» INSTRUCTION
Among the entries below, find the lines that hold the word "format" and report them.

» DATA EXTRACTS

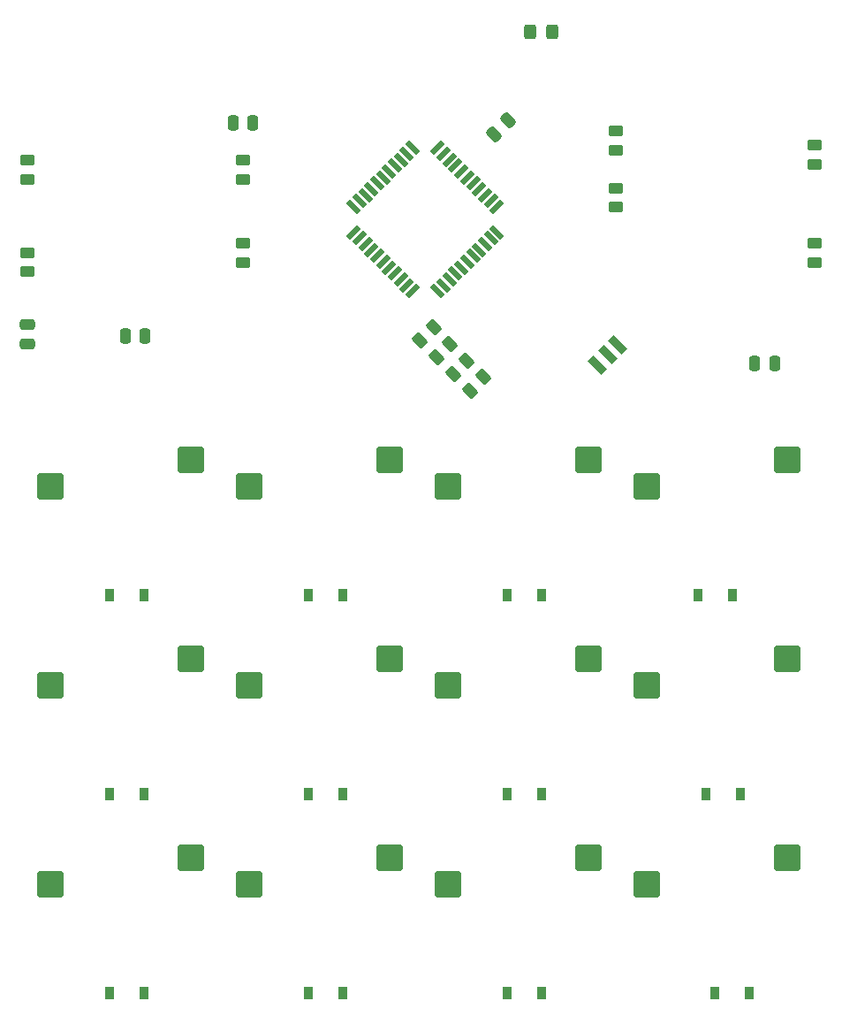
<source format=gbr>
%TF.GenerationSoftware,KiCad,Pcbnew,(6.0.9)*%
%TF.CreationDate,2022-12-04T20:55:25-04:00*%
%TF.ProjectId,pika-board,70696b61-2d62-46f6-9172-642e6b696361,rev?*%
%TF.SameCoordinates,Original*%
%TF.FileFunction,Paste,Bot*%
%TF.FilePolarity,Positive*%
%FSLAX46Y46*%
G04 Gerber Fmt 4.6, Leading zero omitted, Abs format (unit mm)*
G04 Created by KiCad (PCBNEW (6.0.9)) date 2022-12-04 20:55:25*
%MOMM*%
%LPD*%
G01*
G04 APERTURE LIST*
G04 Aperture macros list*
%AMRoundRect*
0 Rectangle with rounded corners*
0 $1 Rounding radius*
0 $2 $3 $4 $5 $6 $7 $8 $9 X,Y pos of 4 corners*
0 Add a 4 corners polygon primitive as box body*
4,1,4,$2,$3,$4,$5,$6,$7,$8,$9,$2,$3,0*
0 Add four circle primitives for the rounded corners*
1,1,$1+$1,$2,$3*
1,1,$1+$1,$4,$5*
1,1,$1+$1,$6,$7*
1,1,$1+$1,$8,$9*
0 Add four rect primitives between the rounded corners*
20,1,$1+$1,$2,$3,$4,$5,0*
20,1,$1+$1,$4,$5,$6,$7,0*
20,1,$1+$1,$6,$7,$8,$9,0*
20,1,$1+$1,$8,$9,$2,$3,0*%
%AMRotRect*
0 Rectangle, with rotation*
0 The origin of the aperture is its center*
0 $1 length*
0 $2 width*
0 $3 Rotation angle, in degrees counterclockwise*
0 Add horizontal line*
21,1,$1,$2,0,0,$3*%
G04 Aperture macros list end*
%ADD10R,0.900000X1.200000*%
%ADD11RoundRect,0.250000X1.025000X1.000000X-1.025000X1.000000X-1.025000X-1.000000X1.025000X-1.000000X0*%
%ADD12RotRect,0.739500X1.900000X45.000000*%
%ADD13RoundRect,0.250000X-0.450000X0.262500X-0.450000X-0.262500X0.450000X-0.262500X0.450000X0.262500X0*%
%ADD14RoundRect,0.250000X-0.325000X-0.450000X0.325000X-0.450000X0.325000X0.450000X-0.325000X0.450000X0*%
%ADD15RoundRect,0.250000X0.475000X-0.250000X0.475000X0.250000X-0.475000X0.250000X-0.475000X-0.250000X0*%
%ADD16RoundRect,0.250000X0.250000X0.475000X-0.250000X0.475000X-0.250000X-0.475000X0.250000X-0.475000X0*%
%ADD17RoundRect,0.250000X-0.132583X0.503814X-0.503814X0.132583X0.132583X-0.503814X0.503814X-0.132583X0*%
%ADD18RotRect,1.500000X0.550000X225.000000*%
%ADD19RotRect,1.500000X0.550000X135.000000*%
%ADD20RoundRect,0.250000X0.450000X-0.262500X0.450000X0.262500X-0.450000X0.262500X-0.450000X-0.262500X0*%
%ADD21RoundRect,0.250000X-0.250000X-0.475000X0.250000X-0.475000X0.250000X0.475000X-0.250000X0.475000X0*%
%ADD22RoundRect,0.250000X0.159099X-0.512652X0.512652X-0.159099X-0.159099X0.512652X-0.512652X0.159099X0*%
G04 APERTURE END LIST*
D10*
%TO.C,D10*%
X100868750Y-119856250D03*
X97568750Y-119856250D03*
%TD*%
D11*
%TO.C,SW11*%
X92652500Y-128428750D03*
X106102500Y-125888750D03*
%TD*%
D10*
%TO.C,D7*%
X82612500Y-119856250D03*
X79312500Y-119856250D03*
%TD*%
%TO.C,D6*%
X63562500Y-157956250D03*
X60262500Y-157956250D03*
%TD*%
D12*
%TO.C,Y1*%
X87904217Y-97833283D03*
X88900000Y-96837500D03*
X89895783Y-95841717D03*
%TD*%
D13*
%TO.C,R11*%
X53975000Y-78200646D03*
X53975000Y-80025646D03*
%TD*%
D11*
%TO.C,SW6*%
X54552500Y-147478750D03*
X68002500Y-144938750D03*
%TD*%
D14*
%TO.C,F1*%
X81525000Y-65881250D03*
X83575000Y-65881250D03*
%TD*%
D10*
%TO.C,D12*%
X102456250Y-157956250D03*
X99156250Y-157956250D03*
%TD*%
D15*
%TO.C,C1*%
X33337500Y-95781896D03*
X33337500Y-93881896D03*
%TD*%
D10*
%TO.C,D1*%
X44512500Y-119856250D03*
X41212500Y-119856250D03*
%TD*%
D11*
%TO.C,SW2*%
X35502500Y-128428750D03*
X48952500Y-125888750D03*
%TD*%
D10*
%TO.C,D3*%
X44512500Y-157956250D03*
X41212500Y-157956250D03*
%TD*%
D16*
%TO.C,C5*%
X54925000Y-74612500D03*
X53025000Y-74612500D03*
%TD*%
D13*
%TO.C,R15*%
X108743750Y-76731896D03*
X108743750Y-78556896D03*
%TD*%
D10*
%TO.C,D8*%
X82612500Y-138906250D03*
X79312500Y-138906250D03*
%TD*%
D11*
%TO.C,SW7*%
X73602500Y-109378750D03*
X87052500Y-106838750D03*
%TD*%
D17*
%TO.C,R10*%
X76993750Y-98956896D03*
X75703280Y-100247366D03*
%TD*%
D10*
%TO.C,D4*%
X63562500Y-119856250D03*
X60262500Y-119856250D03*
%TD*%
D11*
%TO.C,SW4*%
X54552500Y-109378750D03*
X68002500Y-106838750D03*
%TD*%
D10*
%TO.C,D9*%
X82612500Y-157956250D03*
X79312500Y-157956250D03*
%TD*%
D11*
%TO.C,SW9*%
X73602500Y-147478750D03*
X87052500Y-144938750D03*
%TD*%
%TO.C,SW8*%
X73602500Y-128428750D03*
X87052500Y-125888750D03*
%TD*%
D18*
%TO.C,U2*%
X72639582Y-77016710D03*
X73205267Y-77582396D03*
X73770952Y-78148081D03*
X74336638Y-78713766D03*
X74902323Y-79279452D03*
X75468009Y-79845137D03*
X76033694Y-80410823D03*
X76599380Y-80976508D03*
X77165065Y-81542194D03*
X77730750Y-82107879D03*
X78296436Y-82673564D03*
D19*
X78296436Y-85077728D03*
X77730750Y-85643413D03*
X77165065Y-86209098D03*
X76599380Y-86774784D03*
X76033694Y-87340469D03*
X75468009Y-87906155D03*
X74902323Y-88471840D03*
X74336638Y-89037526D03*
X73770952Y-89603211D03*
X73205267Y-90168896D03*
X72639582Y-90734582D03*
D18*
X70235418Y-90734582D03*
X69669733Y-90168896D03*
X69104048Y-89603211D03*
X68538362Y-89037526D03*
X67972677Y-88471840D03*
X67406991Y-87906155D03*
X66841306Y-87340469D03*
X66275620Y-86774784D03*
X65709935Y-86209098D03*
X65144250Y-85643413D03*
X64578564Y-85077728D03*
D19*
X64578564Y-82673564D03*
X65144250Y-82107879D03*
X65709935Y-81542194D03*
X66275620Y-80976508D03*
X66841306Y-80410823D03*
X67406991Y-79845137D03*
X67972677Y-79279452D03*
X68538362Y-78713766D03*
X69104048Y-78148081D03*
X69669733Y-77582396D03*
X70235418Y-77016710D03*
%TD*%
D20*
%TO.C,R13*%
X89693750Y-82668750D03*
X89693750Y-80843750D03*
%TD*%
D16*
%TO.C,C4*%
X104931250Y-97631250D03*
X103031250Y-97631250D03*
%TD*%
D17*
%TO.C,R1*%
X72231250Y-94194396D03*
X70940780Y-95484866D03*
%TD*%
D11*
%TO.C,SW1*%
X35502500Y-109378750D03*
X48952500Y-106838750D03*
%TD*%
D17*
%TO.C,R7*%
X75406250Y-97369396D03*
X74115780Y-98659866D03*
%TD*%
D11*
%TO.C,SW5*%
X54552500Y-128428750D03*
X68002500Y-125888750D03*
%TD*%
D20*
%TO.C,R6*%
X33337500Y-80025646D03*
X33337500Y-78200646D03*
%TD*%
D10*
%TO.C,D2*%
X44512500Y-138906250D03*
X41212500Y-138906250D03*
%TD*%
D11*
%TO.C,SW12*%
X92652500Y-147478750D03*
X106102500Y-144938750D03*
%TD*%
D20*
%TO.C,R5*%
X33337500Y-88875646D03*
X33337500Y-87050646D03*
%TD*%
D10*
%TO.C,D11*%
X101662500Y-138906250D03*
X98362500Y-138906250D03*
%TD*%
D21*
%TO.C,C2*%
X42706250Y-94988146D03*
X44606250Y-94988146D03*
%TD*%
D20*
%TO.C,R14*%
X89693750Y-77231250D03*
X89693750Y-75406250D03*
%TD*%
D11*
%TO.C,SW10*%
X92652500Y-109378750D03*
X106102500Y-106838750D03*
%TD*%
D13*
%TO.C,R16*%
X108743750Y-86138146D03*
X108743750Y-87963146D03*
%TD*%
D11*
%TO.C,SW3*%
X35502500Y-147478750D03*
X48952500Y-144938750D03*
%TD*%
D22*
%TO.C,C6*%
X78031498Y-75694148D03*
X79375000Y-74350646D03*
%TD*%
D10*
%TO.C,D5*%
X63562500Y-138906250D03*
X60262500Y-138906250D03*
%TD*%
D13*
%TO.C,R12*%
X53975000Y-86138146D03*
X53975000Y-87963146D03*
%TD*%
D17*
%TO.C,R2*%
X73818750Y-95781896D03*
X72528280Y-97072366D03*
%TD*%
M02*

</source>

» RESULT OF THE TASK
<source format=gbr>
G04 Gerber Fmt 4.6, Leading zero omitted, Abs format (unit mm)*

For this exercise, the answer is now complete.